The Best Little 4x4 in Australia
Picture this: you’re on a drive in your incredibly stylish, great value Suzuki with your incredibly stylish, great value family.
But oh no! For whatever reason, an iPad, tablet, phone or GameBoy (those are still a thing, right?) isn’t an option and your kids DEMAND to be entertained. What are you going to do?
Break out an automotive-themed, drive time story, of course! Don’t know any? We’re about to make one up for you. You’re welcome.
The Story Begins
“Once upon a time” is the Mr Brightside of story openings. It’s a crowd pleaser. You open with this, and your kids will lose it. And by lose it, we mean, “immediately quiet down back there.” But feel free to add your own flair and go with “a long time ago…” or even a “in a galaxy far far away.” We love the classics though, so we’d probably start like this:
“Once upon a time, in the far away, rugged, all-terrain land of Compact SUV, there lived a young Suzuki named Jimny.”

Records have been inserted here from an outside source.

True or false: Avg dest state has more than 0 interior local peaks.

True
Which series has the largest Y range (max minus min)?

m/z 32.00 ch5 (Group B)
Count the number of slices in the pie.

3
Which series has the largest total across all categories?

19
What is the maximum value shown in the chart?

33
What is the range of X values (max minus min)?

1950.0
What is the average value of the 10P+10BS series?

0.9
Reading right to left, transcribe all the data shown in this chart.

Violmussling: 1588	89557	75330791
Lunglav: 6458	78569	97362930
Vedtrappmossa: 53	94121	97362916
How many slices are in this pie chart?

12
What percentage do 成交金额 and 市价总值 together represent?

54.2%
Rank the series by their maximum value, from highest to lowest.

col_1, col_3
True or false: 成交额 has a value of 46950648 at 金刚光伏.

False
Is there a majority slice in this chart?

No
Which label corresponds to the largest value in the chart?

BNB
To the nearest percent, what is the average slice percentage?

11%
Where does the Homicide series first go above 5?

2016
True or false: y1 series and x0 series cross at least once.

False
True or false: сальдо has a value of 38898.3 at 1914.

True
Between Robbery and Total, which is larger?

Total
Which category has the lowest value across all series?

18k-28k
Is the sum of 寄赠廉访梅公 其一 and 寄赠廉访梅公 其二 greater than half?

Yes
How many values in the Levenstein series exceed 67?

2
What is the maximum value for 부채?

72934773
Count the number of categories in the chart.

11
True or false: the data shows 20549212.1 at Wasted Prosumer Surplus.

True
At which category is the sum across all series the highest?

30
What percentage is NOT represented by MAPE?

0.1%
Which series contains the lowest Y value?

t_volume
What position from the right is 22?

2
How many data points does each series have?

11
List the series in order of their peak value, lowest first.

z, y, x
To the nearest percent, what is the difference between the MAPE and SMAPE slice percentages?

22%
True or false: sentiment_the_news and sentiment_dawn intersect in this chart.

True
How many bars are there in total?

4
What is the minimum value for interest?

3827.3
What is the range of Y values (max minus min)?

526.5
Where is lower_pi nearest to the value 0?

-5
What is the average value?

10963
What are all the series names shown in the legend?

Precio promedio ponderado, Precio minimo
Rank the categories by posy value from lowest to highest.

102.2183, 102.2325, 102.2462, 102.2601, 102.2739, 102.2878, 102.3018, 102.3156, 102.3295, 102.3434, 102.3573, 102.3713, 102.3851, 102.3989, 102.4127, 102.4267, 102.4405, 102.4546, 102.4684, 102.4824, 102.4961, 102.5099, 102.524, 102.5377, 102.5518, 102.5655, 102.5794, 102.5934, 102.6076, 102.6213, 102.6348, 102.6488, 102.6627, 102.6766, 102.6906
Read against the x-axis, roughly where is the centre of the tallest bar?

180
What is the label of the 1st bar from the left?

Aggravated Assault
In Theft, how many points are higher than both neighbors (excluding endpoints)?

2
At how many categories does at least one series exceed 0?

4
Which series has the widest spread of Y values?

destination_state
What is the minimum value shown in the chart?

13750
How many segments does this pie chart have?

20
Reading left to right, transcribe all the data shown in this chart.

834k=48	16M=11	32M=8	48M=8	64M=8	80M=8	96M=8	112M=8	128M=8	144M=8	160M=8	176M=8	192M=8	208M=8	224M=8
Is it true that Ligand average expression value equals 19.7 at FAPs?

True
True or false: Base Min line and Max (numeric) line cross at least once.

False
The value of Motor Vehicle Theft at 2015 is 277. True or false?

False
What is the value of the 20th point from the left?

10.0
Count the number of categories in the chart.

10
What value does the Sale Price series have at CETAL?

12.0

Naming stuff is the best part of making up a story—feel free to name your characters and places literally whatever you want. We’ve chosen to name them after search terms that make our website easier to find on Google, but you obviously don’t have to. Unless you want. Totally up to you.
The Middle Bit
Now, you’ve started a story and you’ve done a great job too. But the middle bit is really your time to shine. Make up something that happens. Anything. Seriously. Your kids like dragons? Put in a dragon. Your kids like internal moral conflict? Put in some challenges for our hero to overcome.
“Every year in the land of Compact SUV, there was a mighty race held by the king/queen/democratically elected head of state to crown the Best 4x4 in Australia.
All the best SUVs would test their skills by driving through the rugged, magical forest (magical forests are another audience favourite) of Cars. Wait. Does that sound magical enough? How about: the magical forest of Cärs. Yeah, much better.”
Stealing is Good
Never tell your kids that. But yeah, stealing is good and what every great storyteller does. Avatar is just blue Pocahontas. And Pocahontas is just a cartoon remake of Die Hard. Obviously.
Just mash a few classic stories together—the Tortoise and the Hare, Rudolph the Red Nose Reindeer, Goodfellas—and BAM, you’ve got a brand spanking new story. Now, where were we?
“Jimny had always dreamt of winning the big race, but all the other SUVs told them that they were too small and too compact to win.
‘I don’t care if I’m compact,’ said Jimny. ‘Because I have a big heart. And front and rear full-width rigid axels for superior suspension.’
Wrapping It Up
Endings are super important but also incredibly easy, especially if it’s a happy one—which is probably the one your kids want. Never forget: you’re stuck in a car with your audience. Do you really want to spend the rest of your car trip with a disgruntled audience that just had to sit through the drivetime story equivalent of Titanic?
Didn’t think so. Keep it light, like this:
“But on the night before the big race, it rained and rained, and the ground of the magical forest became muddy and slippery.
When the day of the big race came, all the big SUVs were too heavy and got bogged in the mud. Plus, roadside assist was having a really busy day, so it was going to take a couple of hours before someone could come out to help them.
But Jimny, who was compact, light and built for this kind of thing, powered through the magical forest, blasting Aerosmith at full volume on their incredible sound system, winning the race!”
This is it: the payoff. It’s time to make this happy ending as happy as we possibly can to avoid the kids asking any follow up questions about the story or its many, many plot holes.
“Jimny was so quick, agile and incredibly good looking, that they won the race in record time.
All the other SUVs gladly admitted defeat and the king/queen/democratically elected head of state declared that not only was Jimny the best small SUV, but also the Best 4x4 in Australia.
Or Is It?
Always leave room for a sequel. This is good advice for long drives or if a certain global entertainment conglomerate should come a-knocking.